▶ YOUR TASKS:
[1] Repeat a passage from the letter on choline metabolism and cell attachment. Begin at the words "Ahmed Ghallab 1,*" and stop after the words "ability to attach.".
[2] Continue the letter on choline metabolism and cell attachment, starting after its last sentence.
*** TEXT SHOWN Section Begins ***
Highlights in tumor metabolome research: Choline metabolism influences integrin expression and supports cell attachment

Ahmed Ghallab 1,*
PMCID: PMC4464261  PMID: 26417308

Dear Editor,

Cell attachment or adhesion, either to another cell or a matrix, is a critical feature of many cell types. For example, immune cells attach to endothelial cells that make up the blood vessels before they enter inflamed tissue. Attachment to the endothelium by circulating tumor cells is also a critical step in metastasis. Therefore, it is of high interest to identify key factors that modify a cell’s ability to attach.
*** TEXT SHOWN Section Ends ***
*** DATA TO EXAMINE Section Begins ***
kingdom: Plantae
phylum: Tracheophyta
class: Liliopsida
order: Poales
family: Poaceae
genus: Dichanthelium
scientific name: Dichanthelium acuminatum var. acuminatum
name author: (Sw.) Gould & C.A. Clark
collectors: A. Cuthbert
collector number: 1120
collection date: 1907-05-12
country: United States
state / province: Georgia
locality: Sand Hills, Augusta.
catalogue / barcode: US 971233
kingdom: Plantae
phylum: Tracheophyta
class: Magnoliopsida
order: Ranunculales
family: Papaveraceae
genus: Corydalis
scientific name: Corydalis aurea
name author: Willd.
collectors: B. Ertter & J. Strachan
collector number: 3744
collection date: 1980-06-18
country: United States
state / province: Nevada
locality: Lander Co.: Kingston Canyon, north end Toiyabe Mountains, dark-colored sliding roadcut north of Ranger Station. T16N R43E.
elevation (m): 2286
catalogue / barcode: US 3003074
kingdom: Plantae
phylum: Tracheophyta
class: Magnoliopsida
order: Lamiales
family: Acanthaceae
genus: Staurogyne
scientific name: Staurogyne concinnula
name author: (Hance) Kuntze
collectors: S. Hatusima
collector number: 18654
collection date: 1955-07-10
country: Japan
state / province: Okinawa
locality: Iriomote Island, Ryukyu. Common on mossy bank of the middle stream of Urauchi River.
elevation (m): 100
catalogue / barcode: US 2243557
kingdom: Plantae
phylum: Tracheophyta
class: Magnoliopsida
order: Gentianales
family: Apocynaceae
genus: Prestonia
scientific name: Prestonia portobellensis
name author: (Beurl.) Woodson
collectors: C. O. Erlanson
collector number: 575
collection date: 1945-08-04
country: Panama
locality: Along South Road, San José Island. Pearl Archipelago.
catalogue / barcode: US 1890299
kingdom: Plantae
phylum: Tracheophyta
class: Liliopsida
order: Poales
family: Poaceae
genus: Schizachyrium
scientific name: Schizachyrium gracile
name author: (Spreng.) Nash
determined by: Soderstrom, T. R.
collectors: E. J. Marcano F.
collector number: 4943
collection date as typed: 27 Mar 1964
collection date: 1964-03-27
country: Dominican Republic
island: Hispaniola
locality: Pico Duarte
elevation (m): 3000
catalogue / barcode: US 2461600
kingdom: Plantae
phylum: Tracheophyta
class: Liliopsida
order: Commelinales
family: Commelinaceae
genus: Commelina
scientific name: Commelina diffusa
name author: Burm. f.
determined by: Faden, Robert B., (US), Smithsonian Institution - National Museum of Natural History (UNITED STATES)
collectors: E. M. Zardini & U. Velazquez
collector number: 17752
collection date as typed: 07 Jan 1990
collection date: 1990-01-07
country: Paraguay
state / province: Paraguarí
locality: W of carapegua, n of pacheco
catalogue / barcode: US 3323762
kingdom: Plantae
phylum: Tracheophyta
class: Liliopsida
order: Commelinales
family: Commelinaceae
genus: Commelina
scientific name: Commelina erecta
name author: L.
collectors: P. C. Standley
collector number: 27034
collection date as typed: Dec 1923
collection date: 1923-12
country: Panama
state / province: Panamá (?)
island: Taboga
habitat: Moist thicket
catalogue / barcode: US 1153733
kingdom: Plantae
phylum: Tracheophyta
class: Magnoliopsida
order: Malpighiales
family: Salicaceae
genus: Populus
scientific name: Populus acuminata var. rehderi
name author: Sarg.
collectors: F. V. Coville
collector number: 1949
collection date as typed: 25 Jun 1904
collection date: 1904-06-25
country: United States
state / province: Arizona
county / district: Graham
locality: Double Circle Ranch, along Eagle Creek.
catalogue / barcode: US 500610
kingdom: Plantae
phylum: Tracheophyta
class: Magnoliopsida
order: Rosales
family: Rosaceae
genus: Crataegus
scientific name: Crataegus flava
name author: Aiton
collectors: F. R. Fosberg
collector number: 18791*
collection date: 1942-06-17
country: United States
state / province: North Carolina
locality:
*** DATA TO EXAMINE Section Ends ***
▶ WRITTEN ANSWERS:
[1]
Ahmed Ghallab 1,*
PMCID: PMC4464261  PMID: 26417308

Dear Editor,

Cell attachment or adhesion, either to another cell or a matrix, is a critical feature of many cell types. For example, immune cells attach to endothelial cells that make up the blood vessels before they enter inflamed tissue. Attachment to the endothelium by circulating tumor cells is also a critical step in metastasis. Therefore, it is of high interest to identify key factors that modify a cell’s ability to attach.

[2]
In a recent issue of Cell Adhesion and Migration, Lesjak and colleagues demonstrated that choline metabolism strongly influences adhesion of breast and ovarian cancer cells to a fibronectin matrix (Lesjak et al., 2014[9]). In this study, the authors focused on EDI3 (synonym: GDE5 or GPCD1) a key enzyme in choline metabolism that was recently shown to cleave glycerophosphocholine (GPC) in tumor cells (Stewart et al., 2012[20]). One of the cleavage products is choline, the substrate of choline kinase (Marchan et al., 2012[12]). Currently, many studies focus on choline kinase as a potential target for cancer therapy; indeed, expression of this enzyme has been shown to be increased in many carcinomas (Iorio et al., 2005[7], 2010[8]; Gallego-Ortega et al., 2011[4]; Ramírez de Molina et al., 2002[14],[15]). The second cleavage product of EDI3 is glycerol-3-phosphate, which can further be metabolized to lysophosphatidic acid, phosphatidic acid and diacylglycerol (Stewart et al., 2012[20]).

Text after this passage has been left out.